Sala 4/Aleijadinho: "O Joelho de Claire" ("Le Genou de Claire"), às 21h30
França, 1970, cor, 105 min
Direção: Eric Rohmer
Elenco: Jean-Claude Brialy, Aurora Cornu e Béatrice Romand
Sinopse: Um diplomata passa as últimas férias de solteiro às margens do lago Annecy. Lá ele reencontra uma amiga que alugou um quarto na casa de uma senhora e suas duas filhas, Laura e Claire. Logo a amiga avisa que Laura está interessada nele, incentivando-o a ter um último namoro antes do casamento. Mas o diplomata está mais interessado em Claire, tendo um desejo obsessivo de acariciar seu joelho.
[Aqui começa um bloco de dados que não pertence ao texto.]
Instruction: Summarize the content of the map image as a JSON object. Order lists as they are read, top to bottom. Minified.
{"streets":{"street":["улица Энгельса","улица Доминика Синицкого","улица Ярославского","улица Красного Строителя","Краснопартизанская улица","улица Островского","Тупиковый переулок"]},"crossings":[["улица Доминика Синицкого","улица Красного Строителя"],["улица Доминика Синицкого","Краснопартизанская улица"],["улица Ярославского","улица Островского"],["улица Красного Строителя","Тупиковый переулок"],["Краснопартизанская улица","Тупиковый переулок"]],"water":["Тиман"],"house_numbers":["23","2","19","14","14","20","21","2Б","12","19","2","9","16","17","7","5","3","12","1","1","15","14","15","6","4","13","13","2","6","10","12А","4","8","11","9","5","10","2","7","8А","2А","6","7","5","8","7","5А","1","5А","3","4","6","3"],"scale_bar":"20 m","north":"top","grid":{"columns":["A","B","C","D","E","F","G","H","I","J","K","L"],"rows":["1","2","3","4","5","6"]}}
Sala 5/Carmen Miranda: "O Águia" ("The Eagle"), às 21h20
EUA, 1925, p/b, 70 min, mudo
Direção: Clarence Brown
Elenco: Rodolfo Valentino, Vilma Bánky e Louise Dresser
Sinopse: Uma czarina russa é apaixonada por um soldado, mas ele a rejeita. Por isso, ela pede a cabeça do rapaz a prêmio. Ao mesmo tempo, ele resolve usar uma máscara e se tornar o Águia, um justiceiro popular no estilo de Robin Hood. Mal sabe ele que sua principal vítima é pai de uma outra jovem por quem está apaixonado.

Sala 6/Mario de Andrade: "Queimada!" ("Queimada!"), às 20h20
Itália/França, 1970, 115 min
Direção: Gillo Pontecorvo
Elenco: Marlon Brando, Renato Salvatori e Evaristo Márquez
Sinopse: Numa de suas melhores interpretações, Marlon Brando é um agente britânico que insufla a revolta numa colônia portuguesa e depois a esmaga com cinismo. O filme foi proibido durante anos no Brasil.